WERKOPDRACHT 1:
Schrijf uit de tekst over geheimhouding in de kerk letterlijk over vanaf "Schadelijk voor de" tot en met "de toekomst voorkomen?".
WERKOPDRACHT 2:
Waarop doelt de tekst over geheimhouding in de kerk vooral wanneer gezegd wordt dat het instituut door opgelegde geheimhouding meer beschadigd raakt?
WERKOPDRACHT 3:
Vul de tekst over geheimhouding in de kerk aan met een vervolg dat begint na de laatste zin.

AANGELEVERDE TEKST:
****************

Opnieuw geheimhouding afdwingen zet het slachtoffer opnieuw klem. Het roept de vraag op: wie is er eigenlijk gebaat bij geheimhouding?
Schadelijk voor de kerk
Die vraag raakt aan de tweede reden waarom zwijgen schadelijk is. Het lijkt erop dat de kerk ervoor kiest om geheimhouding af te dwingen om het instituut te beschermen. Uiteindelijk zal het instituut door deze opgelegde geheimhouding alleen maar meer beschadigen. Ik doel dan niet eens zozeer op de imagoschade, maar met name op het risicovolle klimaat dat dus niet tegen het licht wordt gehouden. Misbruik speelt zich immers af in een bepaalde context. Hoe kon de dader vrij toegang krijgen tot het slachtoffer? In hoeverre werkten de hiërarchische structuren mee of de religieuze taal? Als er in een bepaalde context misbruik plaatsvindt, zal de vereniging, familie, kerk of instelling bij zichzelf te rade moeten gaan: hoe kunnen we dit in de toekomst voorkomen?

****************

[Gegevens voor grafiekanalyse]
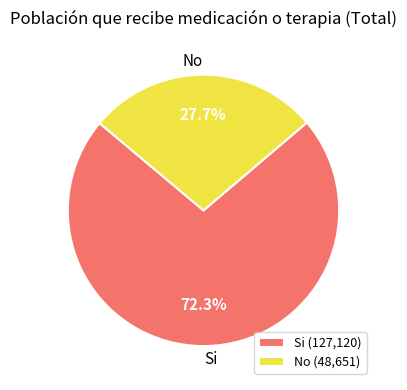

The Si slice represents 83% of the pie. True or false?

False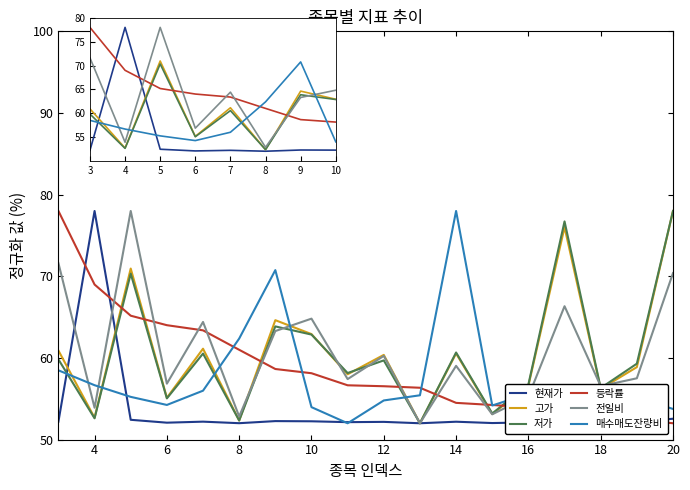

True or false: 전일비 and 저가 intersect in this chart.

True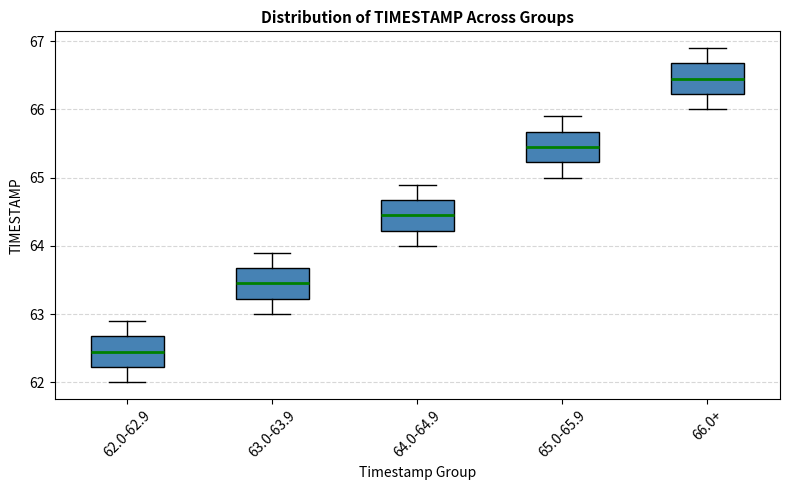

Which box has the lowest median line?

62.0-62.9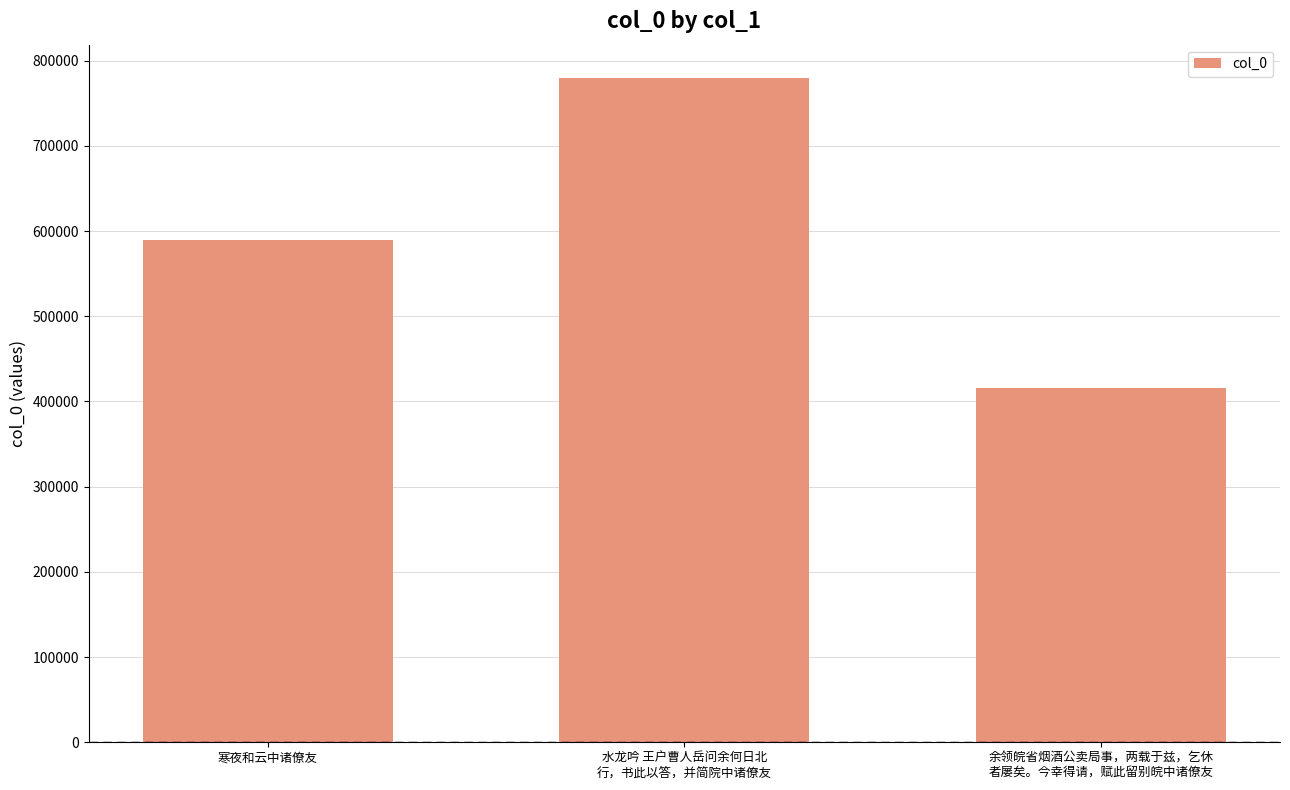

What is the difference between the maximum and second lowest values?

190771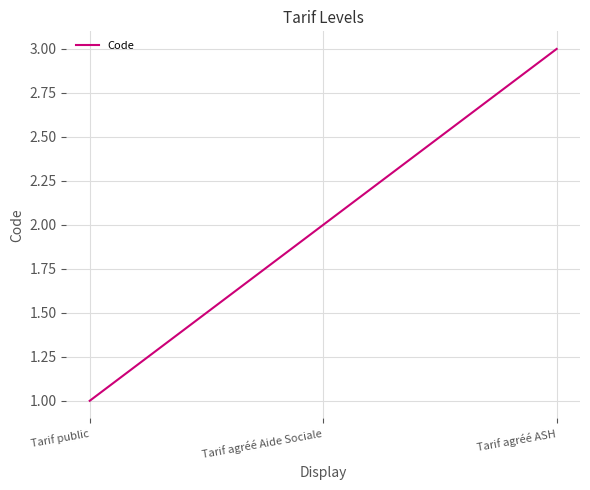

What position from the left is Tarif agréé Aide Sociale?

2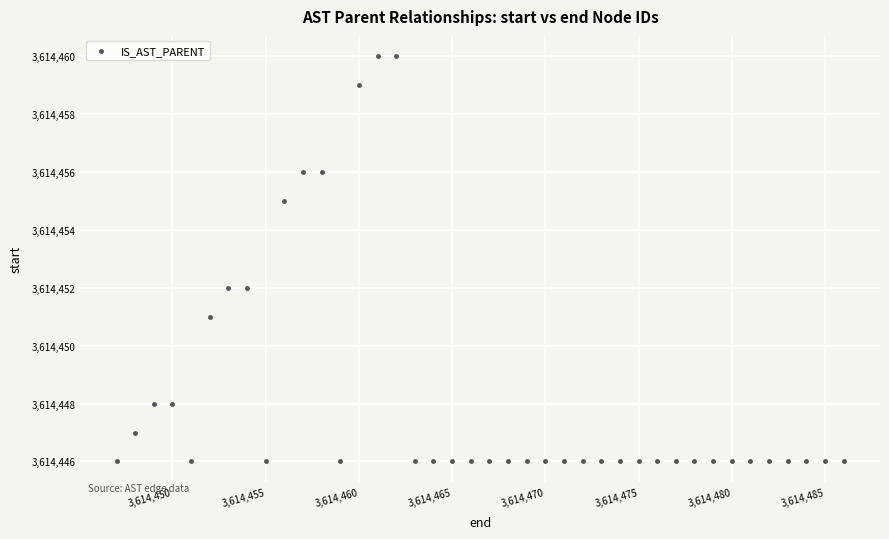

What is the range of X values (max minus min)?

39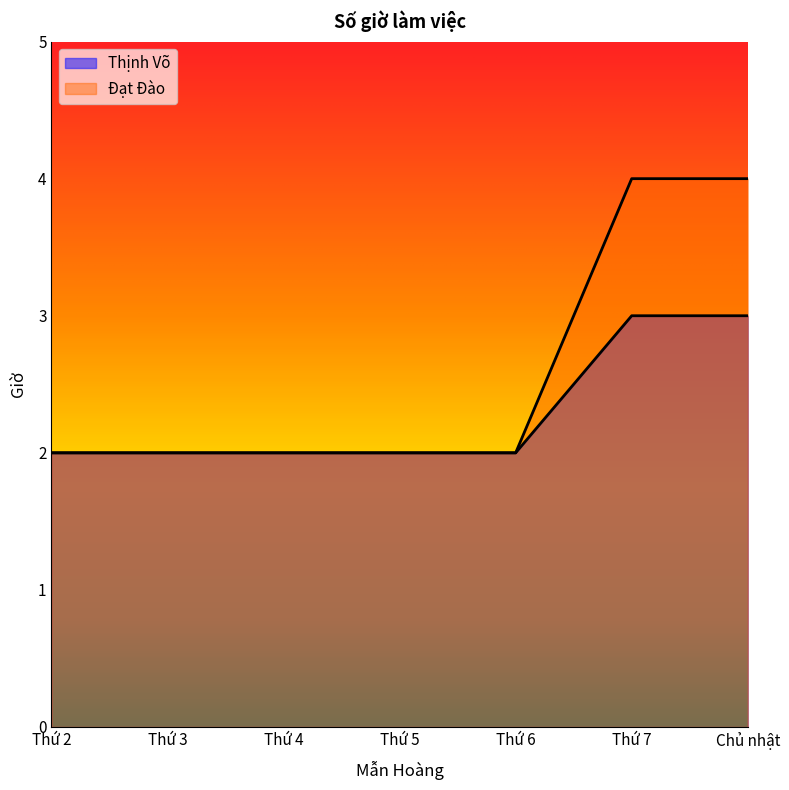

What is the total value across all series at Thứ 4?

4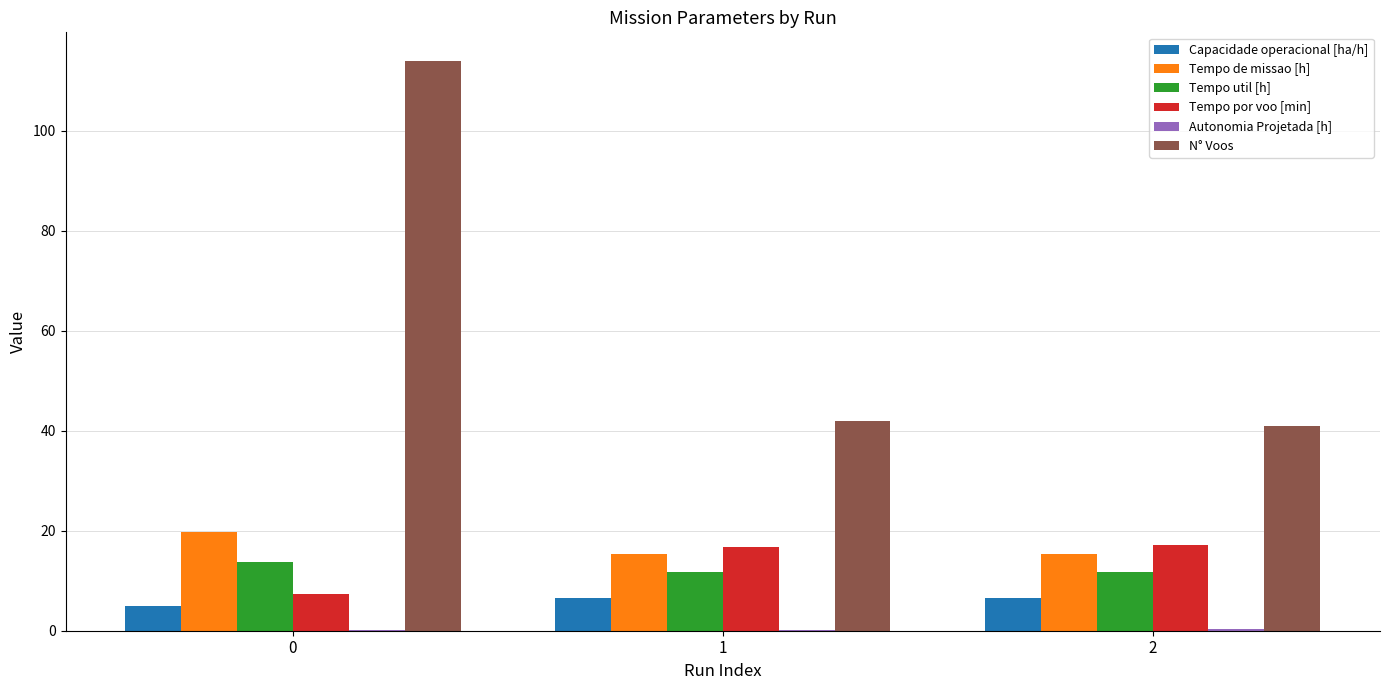

The value of N° Voos at 0 is 162.3. True or false?

False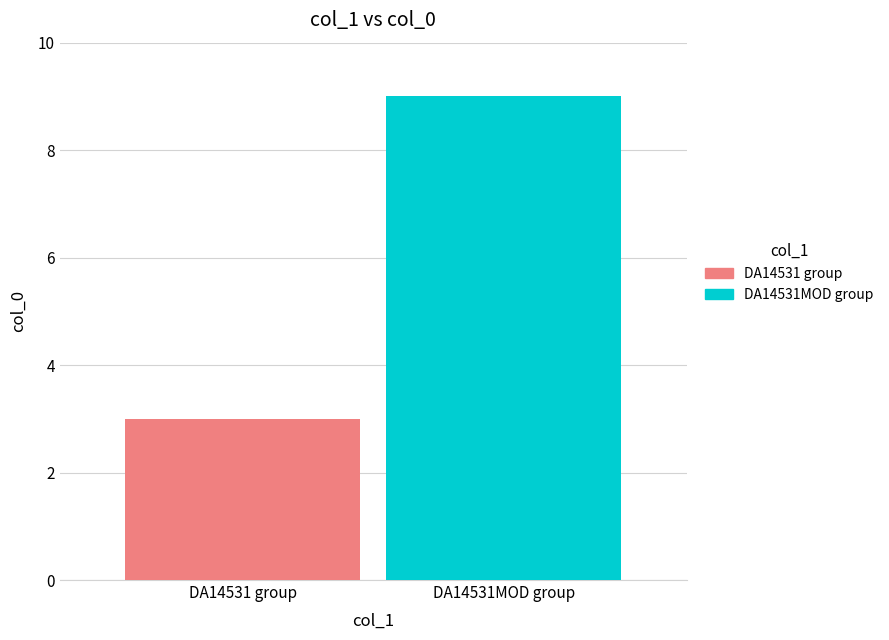

Which series has the largest range (max minus min)?

DA14531 group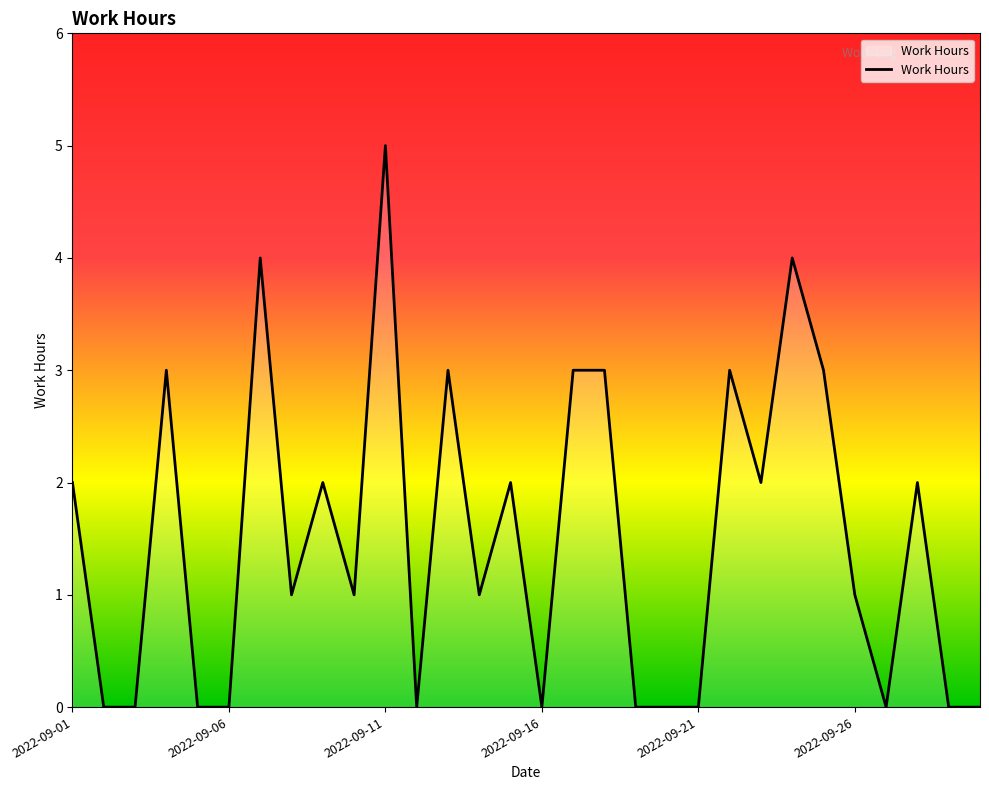

What is the maximum value shown in the chart?

5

****************

JOUW ANTWOORD 1:
Schadelijk voor de kerk
Die vraag raakt aan de tweede reden waarom zwijgen schadelijk is. Het lijkt erop dat de kerk ervoor kiest om geheimhouding af te dwingen om het instituut te beschermen. Uiteindelijk zal het instituut door deze opgelegde geheimhouding alleen maar meer beschadigen. Ik doel dan niet eens zozeer op de imagoschade, maar met name op het risicovolle klimaat dat dus niet tegen het licht wordt gehouden. Misbruik speelt zich immers af in een bepaalde context. Hoe kon de dader vrij toegang krijgen tot het slachtoffer? In hoeverre werkten de hiërarchische structuren mee of de religieuze taal? Als er in een bepaalde context misbruik plaatsvindt, zal de vereniging, familie, kerk of instelling bij zichzelf te rade moeten gaan: hoe kunnen we dit in de toekomst voorkomen?

JOUW ANTWOORD 2:
Op het risicovolle klimaat dat niet tegen het licht wordt gehouden.

JOUW ANTWOORD 3:
Commissie Deetman
Het is uitermate pijnlijk dat er tegen het uitdrukkelijke advies van de commissie Deetman gehandeld is: “openbaarheid is de hoeksteen” van een goede afwikkeling van misbruikzaken.
Strijd tegen misbruik betekent niet dat je niet meer praat over het pijnlijke verleden of dat je als instituut streeft naar nieuwe geheimhouding. Oprechte strijd tegen misbruik is het onder ogen zien van het falen van de kerk, recht doen aan slachtoffers en het kwaad van misbruik steeds opnieuw als kwaad aan de orde stellen.